折しも4・28は、サンフランシスコ講和条約から65年。日本の独立と引き替えに、沖縄がアメリカに分離統治された日。沖縄に米軍基地が集中し、ひいては辺野古問題発生の元凶・原点と見られる。
しかもこの日は、米海兵隊軍属による、忌まわしい殺害・遺棄事件から満1年でもあった。参加者の多くが黒い服を着け、全員で1分間の黙とうをささげた。「むごい事件は絶対に許せない。二度とあってはならない」と、死者の霊を弔った。
さらに、政府・与党が法制化を目論む『共謀罪』に、最も敏感に反応し、警戒感と反対の意見が続出したのも辺野古の集会現場だった。
市民運動のリーダー格の山城博治沖縄平和運動センター議長が、5ヵ月間も長期勾留された事例が、共謀罪の行きつく先を予見させたのである。軍事基地の集中する沖縄で、県民は実体験として国家権力の怖さ、理不尽さを実感しており、皮膚感覚にもなっている。
確かに昨今の国際情勢は、北朝鮮の脅威、尖閣をめぐる中国との緊張関係など、予断を許さない緊迫状況にある。その渦中で、安倍政権は自民党勢力の一極集中を土台に、トランプ政権にすっぽり寄り添って、日米軍事同盟の一層の強化を図っている。一見、敵なしの「追い風」に乘った強権の政治手法が、やたらと目立つ。
辺野古をめぐって「『沖縄』はもう終わった」「基地があって当然」との言説が、政府与党や右寄りの言論人、一部マスコミからも続出。沖縄バッシングのヘイトスピーチも充満している。
この逆風に、沖縄はどう向き合えばいいか。今こそ厳しい視点で、冷静に基地・安保の現状、将来を見つめ、問い続けるほかはない。戦後72年間も、軍事基地に悩まされ続けた県民の選択の分岐点にもなるであろう。
なぜ「辺野古が唯一」なのか。図らずも今回の北朝鮮危機で判ったことは、基地機能として沖縄海兵隊は、ほとんど役割を果たさなかったことである。「唯一」ではないのだ。尖閣への出動も現実的に可能性がないと言われる。北朝鮮に向けて、あわただしく緊急行動態勢を敷いたのは、嘉手納空軍基地だった。
「沖縄基地の負担軽減」を政府は決まり文句にしながら、それとは裏腹に、なぜ「抑止力」や「地理的優位性」を辺野古新基地建設に結びつけるのか。とっくに論理破綻しているのに。
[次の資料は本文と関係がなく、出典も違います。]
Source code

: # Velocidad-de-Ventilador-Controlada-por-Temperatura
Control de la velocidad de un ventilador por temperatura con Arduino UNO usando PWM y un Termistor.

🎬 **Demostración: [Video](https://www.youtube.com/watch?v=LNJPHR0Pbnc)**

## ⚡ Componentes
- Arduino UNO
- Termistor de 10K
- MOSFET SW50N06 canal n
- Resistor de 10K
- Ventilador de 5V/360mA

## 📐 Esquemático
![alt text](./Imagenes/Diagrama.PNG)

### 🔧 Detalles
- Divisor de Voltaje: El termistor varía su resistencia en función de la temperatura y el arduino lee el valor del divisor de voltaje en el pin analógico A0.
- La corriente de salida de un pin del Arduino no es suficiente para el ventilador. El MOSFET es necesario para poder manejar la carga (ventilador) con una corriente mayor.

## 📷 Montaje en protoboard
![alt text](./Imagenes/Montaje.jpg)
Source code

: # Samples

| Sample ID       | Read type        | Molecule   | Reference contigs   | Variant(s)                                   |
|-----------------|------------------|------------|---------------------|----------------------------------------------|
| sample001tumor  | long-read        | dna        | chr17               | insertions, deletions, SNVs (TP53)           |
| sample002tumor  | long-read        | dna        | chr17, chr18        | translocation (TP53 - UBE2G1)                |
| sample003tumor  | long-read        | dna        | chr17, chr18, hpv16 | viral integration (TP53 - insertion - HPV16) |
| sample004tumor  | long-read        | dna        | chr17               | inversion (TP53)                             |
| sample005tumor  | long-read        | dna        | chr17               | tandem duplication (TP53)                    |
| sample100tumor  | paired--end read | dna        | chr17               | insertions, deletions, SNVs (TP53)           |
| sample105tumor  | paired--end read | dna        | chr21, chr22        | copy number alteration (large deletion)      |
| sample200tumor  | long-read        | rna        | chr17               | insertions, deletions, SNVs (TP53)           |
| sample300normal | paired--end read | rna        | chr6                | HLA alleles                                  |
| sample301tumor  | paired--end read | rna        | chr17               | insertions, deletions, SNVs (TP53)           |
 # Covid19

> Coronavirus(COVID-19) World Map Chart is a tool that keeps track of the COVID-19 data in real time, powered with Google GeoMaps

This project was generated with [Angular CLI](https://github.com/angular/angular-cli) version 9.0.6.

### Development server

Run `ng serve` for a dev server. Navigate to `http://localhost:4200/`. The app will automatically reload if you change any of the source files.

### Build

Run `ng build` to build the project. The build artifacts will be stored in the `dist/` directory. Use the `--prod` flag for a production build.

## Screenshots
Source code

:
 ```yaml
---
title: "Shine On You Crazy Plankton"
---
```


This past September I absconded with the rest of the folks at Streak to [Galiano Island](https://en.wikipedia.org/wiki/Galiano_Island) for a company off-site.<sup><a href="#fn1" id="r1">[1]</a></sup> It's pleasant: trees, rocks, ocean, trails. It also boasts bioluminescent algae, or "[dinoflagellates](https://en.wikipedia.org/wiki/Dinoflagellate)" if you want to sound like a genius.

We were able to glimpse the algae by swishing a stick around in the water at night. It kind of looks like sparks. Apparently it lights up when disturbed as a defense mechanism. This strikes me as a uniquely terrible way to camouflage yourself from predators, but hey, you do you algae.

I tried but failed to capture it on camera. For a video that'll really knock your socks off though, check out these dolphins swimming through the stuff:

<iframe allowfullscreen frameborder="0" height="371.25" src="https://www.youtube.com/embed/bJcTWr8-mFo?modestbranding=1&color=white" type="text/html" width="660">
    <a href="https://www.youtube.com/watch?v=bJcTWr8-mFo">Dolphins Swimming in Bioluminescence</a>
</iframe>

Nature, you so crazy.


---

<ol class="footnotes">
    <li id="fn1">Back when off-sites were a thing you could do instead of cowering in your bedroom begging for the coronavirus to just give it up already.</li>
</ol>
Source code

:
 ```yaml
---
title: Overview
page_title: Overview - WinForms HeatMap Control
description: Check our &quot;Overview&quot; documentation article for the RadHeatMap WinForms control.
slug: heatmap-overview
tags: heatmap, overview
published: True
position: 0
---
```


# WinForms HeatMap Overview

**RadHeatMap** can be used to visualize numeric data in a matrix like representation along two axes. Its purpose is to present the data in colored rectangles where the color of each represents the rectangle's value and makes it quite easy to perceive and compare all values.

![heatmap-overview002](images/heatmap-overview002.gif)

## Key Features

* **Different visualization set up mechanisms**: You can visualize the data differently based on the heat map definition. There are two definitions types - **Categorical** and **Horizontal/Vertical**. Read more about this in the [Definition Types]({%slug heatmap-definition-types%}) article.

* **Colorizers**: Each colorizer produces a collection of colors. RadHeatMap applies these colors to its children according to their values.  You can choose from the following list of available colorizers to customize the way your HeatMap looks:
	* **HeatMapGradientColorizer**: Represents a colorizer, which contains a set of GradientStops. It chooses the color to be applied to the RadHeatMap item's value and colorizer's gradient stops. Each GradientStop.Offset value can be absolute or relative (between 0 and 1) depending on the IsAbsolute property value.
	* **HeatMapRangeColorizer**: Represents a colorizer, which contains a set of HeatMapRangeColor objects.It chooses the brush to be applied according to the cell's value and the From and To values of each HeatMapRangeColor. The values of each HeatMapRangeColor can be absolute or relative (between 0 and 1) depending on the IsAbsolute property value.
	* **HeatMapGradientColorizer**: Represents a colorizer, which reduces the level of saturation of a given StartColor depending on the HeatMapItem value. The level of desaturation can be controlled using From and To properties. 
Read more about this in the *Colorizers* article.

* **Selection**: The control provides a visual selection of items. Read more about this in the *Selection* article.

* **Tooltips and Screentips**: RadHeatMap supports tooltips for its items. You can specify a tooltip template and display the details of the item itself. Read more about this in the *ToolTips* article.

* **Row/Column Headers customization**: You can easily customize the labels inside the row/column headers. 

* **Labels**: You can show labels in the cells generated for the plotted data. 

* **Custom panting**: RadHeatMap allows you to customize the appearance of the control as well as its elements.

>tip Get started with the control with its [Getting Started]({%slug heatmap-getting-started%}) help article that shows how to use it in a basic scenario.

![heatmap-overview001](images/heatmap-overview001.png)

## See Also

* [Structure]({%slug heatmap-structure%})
それどころか、軍事専門家や米政府の元高官からは、軍事技術が高度化したなかで、海兵隊に限らず、嘉手納空軍基地を含め、沖縄全体が中国や北朝鮮の弾道ミサイルの射程内にあり、有事には無用化しつつあるとの見解さえ出されている。
それなのに、日米政府は辺野古にこだわり続ける。突きつめると、「戦争で勝ち取った土地は手放さない」と、今なお色濃く残るアメリカの占領者意識。これに同調、追随し、日米同盟・一体化にまい進する安倍政権の沖縄差別政策の帰結、と見たい。
この時期、沖縄では4・28屈辱の日(サンフランシスコ講和条約65年)、5・3(日本国憲法制定から70年)、5・15(沖縄施政権返還から45年)、6・23慰霊の日(沖縄戦終結から72年)など、深く記憶に刻まれる重要な節目が続く。揺れ動く国際、国内の不測の事態とも絡み合って、目が離せない。